▸ **Diagrammaufgaben mit Kurzantworten**
----

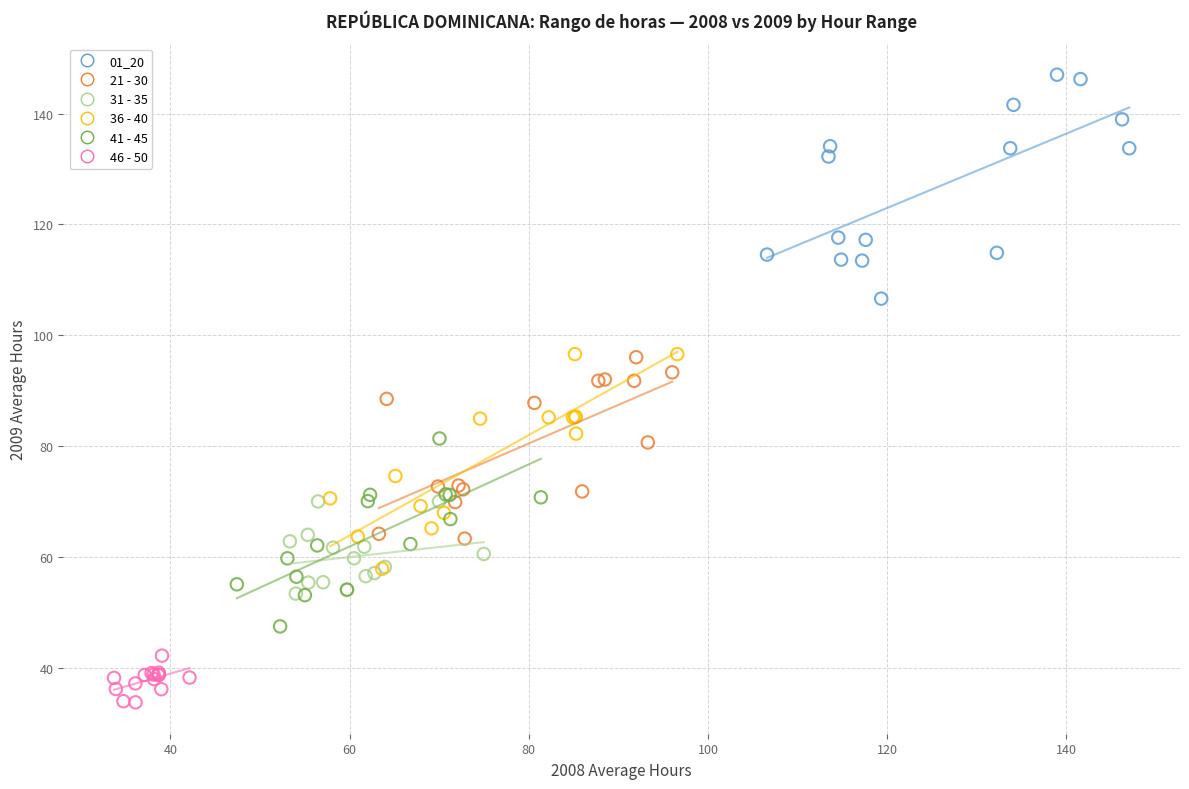

Which series reaches the minimum Y coordinate?

46 - 50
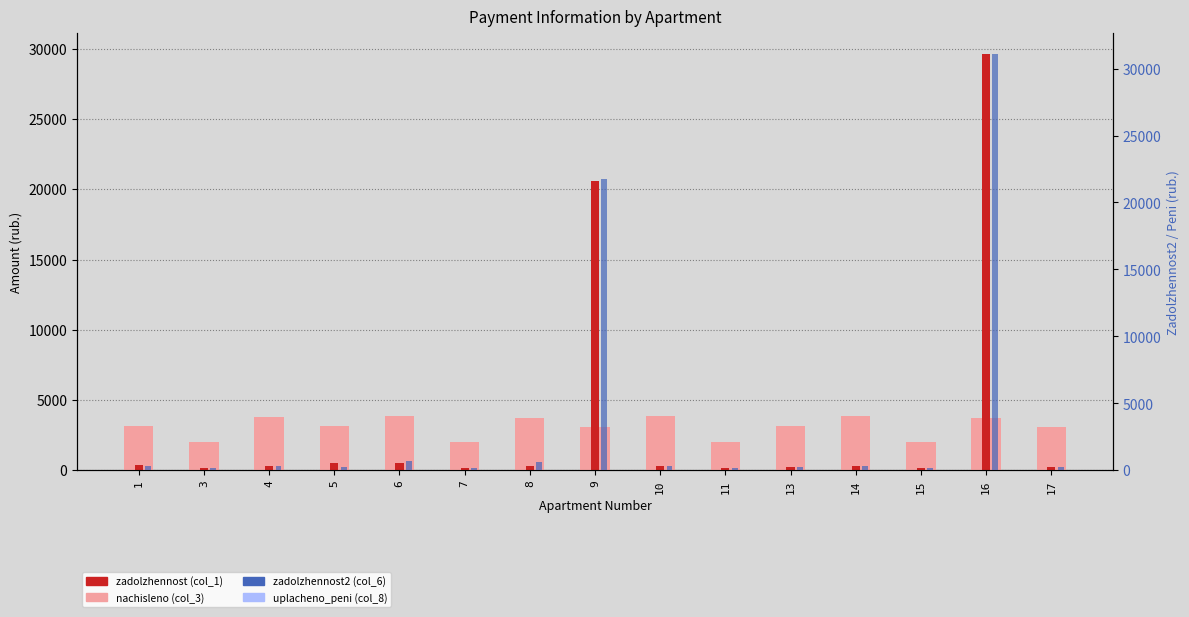

At which label does nachisleno (col_3) reach its minimum?

11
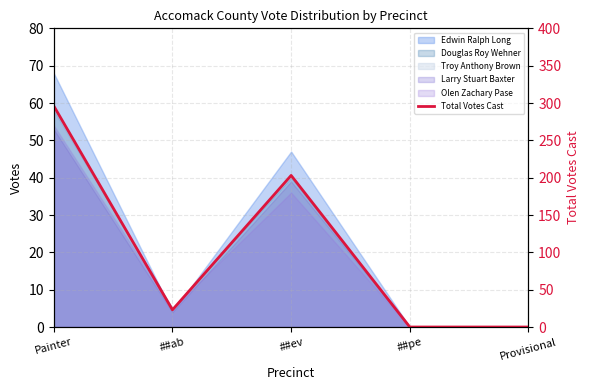

What is the average value?

104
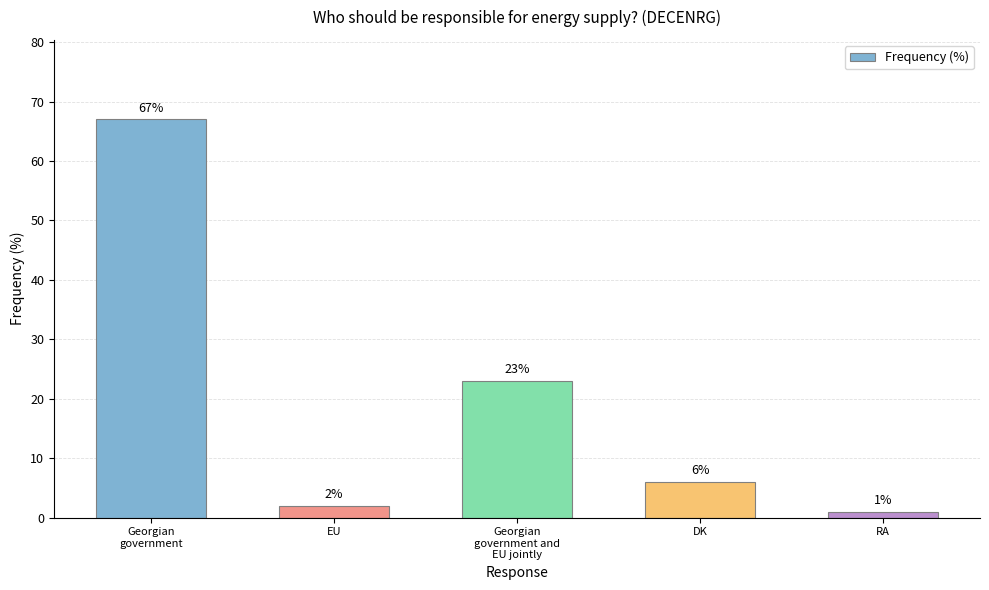

Approximately how many times larger is the value at Georgian
government and
EU jointly compared to RA?

23.0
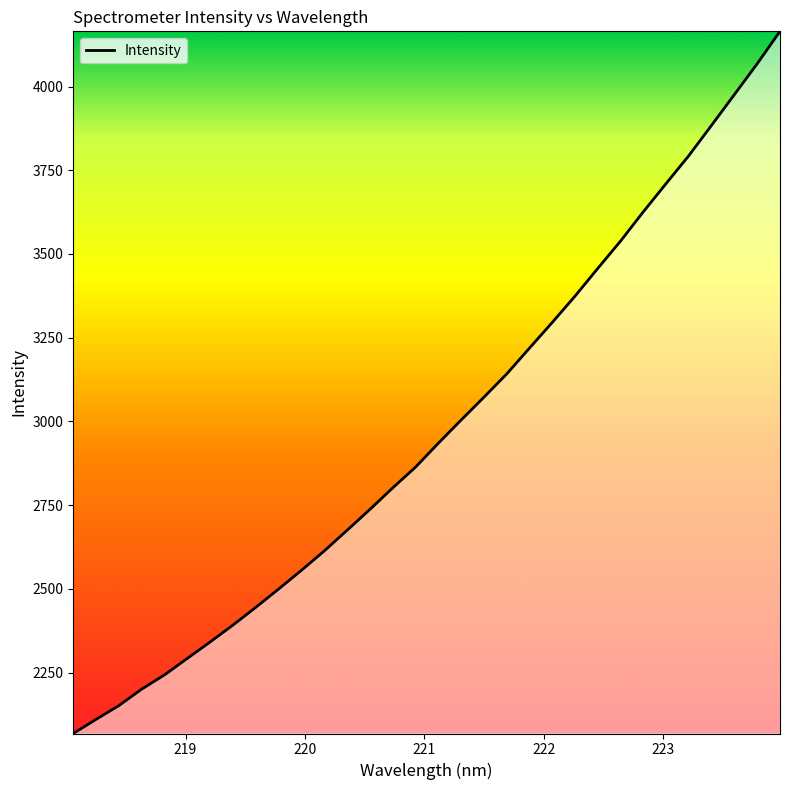

What is the greatest value displayed?

4164.8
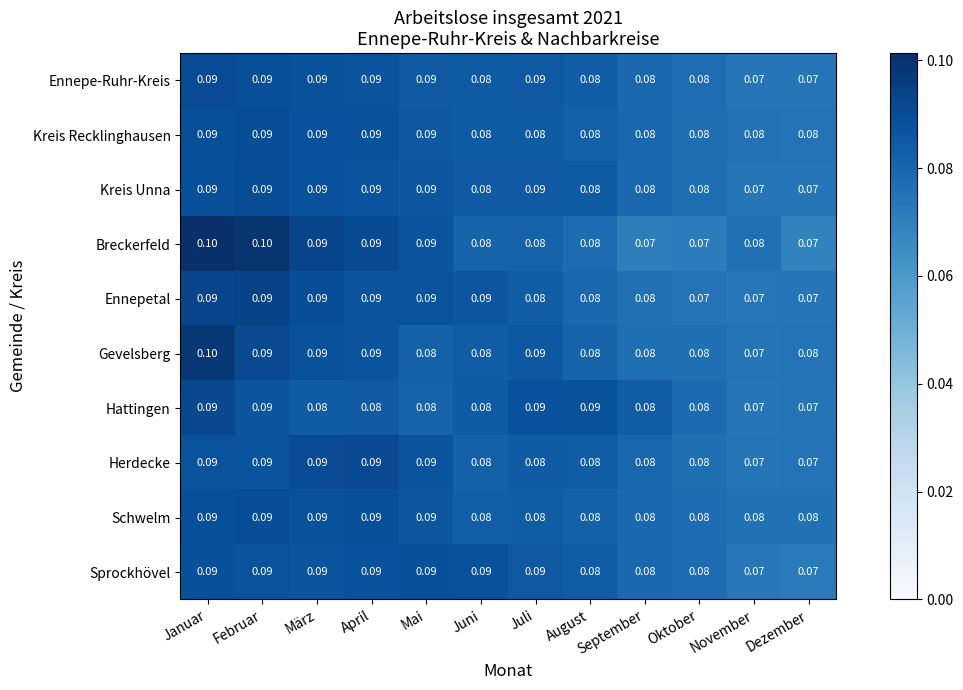

Which series changed the most between September and Oktober?

Ennepetal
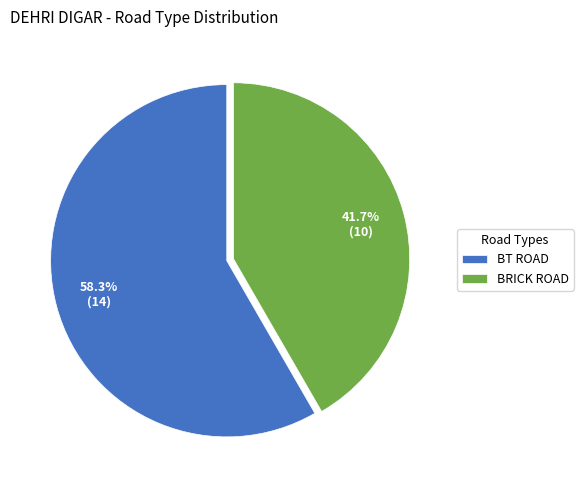

Between BT ROAD and BRICK ROAD, which is larger?

BT ROAD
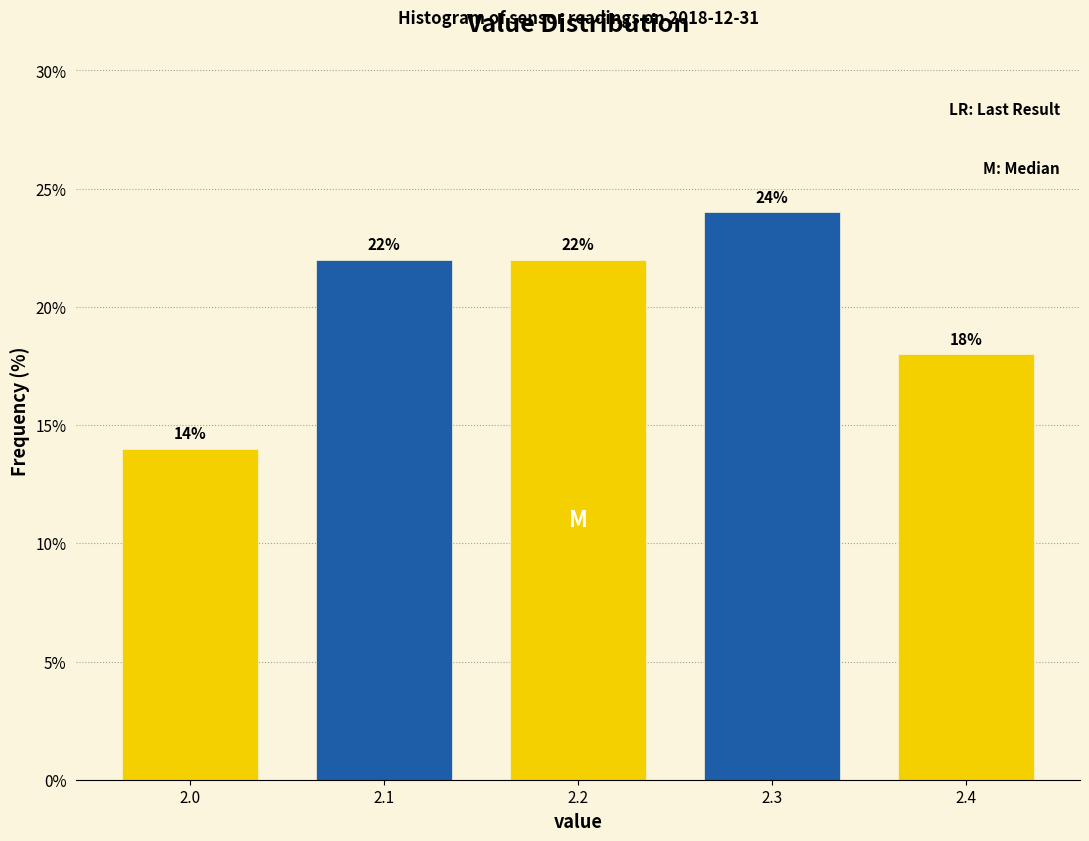

Reading right to left, extract all data points from this chart.

2.4=18.0	2.3=24.0	2.2=22.0	2.1=22.0	2.0=14.0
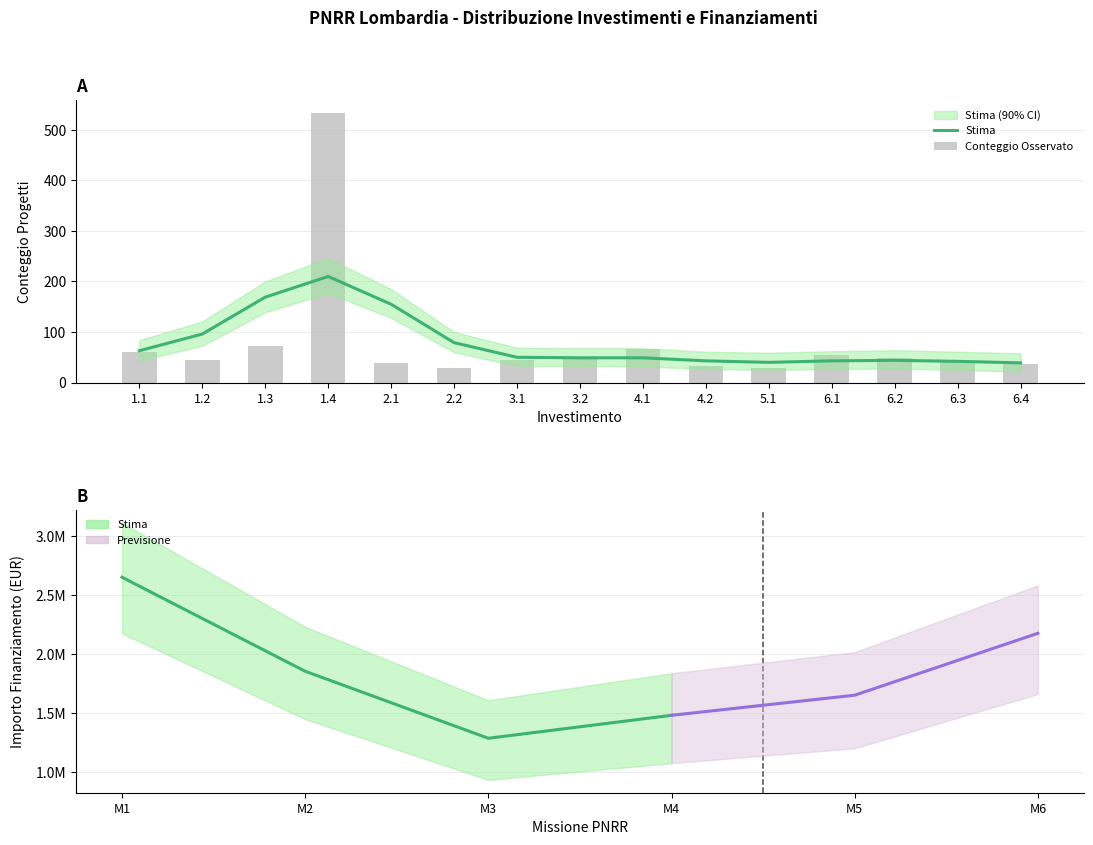

Read the Stima value at 4.1, to the nearest 50.

50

----

▸ **Arbeitsauftrag**
Gib die ganze Auflistung oben Wort für Wort wieder und lass dabei die Bilder weg.

▸ **Lösung unten**
Which series reaches the minimum Y coordinate?

46 - 50

At which label does nachisleno (col_3) reach its minimum?

11

What is the average value?

104

Approximately how many times larger is the value at Georgian
government and
EU jointly compared to RA?

23.0

What is the greatest value displayed?

4164.8

Which series changed the most between September and Oktober?

Ennepetal

Between BT ROAD and BRICK ROAD, which is larger?

BT ROAD

Reading right to left, extract all data points from this chart.

2.4=18.0	2.3=24.0	2.2=22.0	2.1=22.0	2.0=14.0

Read the Stima value at 4.1, to the nearest 50.

50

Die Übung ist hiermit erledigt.